*** Excerpt ***

Telecommuting may help contain nCoV outbreak — lawmaker

This is in light of the fact that 2019-nCoV has killed about 700 people and infected nearly 31,000 others in China and 27 other countries and regions.
STAR/File

MANILA, Philippines — Employers can help the Duterte administration lessen the impact or spread of the novel coronavirus by allowing some of their employees to work from home, a key official of the House of Representatives proposed yesterday. 

“This is probably the time for our companies to give the Telecommuting Act (Republic Act 11165) a chance by pilot-testing or trying out this alternative job arrangement of allowing their employees, if possible, to work in their homes,” Deputy Speaker LRay Villafuerte said. 

“We now have this opportunity for employers to support RA 11165 and at the same time help the national government fight the global outbreak of nCoV by letting their workers work from their homes until this global emergency situation subsides,” he added. 

 This is in light of the fact that 2019-nCoV has killed about 700 people and infected nearly 31,000 others in China and 27 other countries and regions.

 The Camarines Sur congressman said the adoption of the flexible work-at-home arrangement would also help “ease and decongest the traffic situation in Greater Manila and reduce the stress of both citizens and the government.” 

 For her part, Quezon Rep. Precious Hipolito-Castelo called for the construction of the country’s first quarantine facility to help the country deal with situations such as the novel coronavirus crisis.   

 “Building our first quarantine facility now would save us a lot of time and effort to respond to similar crisis in the future. If we have a national facility, the government won’t be wasting precious time searching for the right area to contain the spread of the disease.” 

Castelo, vice chairman of the House committee on Metro Manila development, cited the obvious struggle among authorities on where they should quarantine persons suspected of carrying the virus since government had no place specifically intended for that purpose.   

Confusion and panic marred government measures to control the global coronavirus outbreak as it tried to locate a venue as quarantine area for dozens of overseas Filipino workers being repatriated from the epicenter of the virus.   

A military base in Fort Magsaysay, Nueva Ecija was initially identified for the quarantine area but doubts on the facility’s capability to hold virus carrier suspects prompted authorities to choose New Clark City in Tarlac instead.

*** End of Excerpt ***

- **Your task**:
According to the article on telecommuting and the coronavirus, where did authorities choose for the quarantine area after doubts about the Fort Magsaysay base?

*** Exercise data ***

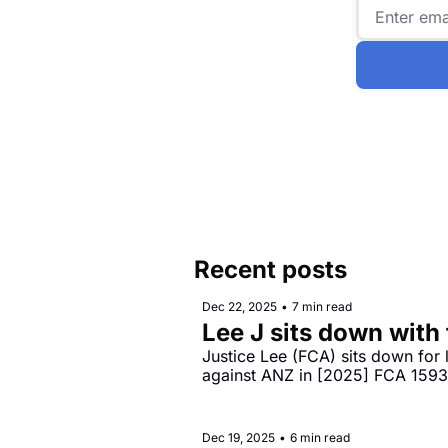
Recent posts
Dec 22, 2025
•
7 min read
Lee J sits down with
Justice Lee (FCA) sits down for
against ANZ in [2025] FCA 159
Dec 19, 2025
•
6 min read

*** End of Exercise data ***

- **Result of the exercise**:
New Clark City in Tarlac.